--- START ---
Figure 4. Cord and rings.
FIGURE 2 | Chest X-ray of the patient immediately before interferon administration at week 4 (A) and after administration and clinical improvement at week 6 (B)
--- END ---
--- START ---
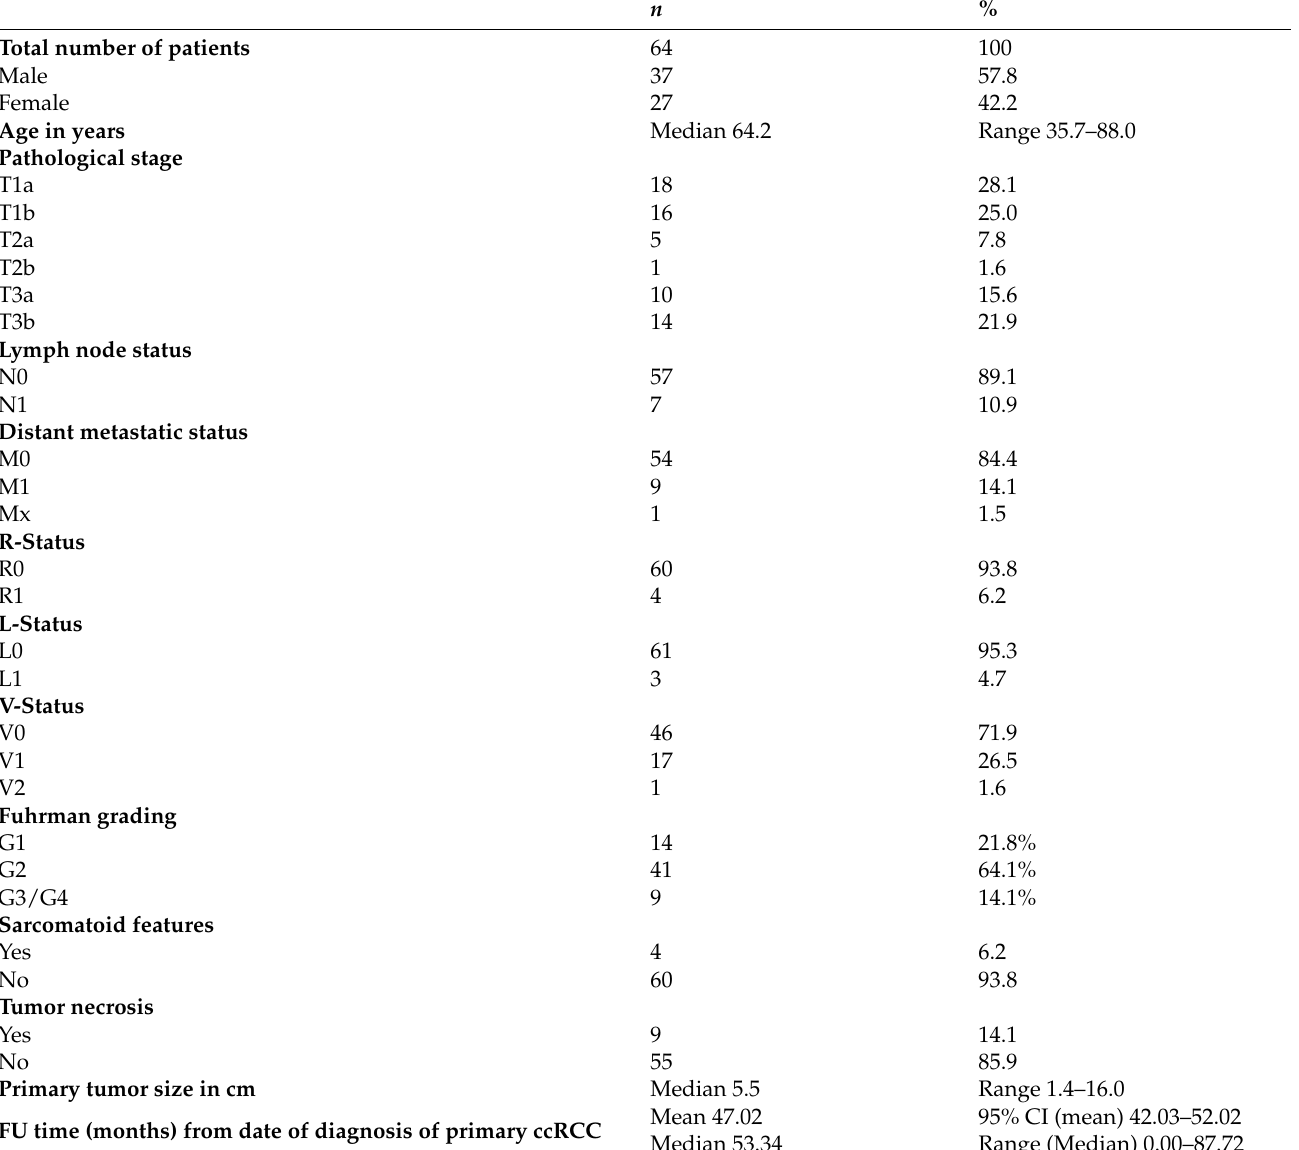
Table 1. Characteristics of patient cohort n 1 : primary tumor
--- END ---
• PROBLEM STATEMENT: Your answer should consist solely of the lines above from the line with "Figure 4. Cord and rings." to the line with "FIGURE 2 | Chest", both included, reproduced exactly.

• ANSWER SPACE:
Figure 4. Cord and rings.
FIGURE 2 | Chest X-ray of the patient immediately before interferon administration at week 4 (A) and after administration and clinical improvement at week 6 (B)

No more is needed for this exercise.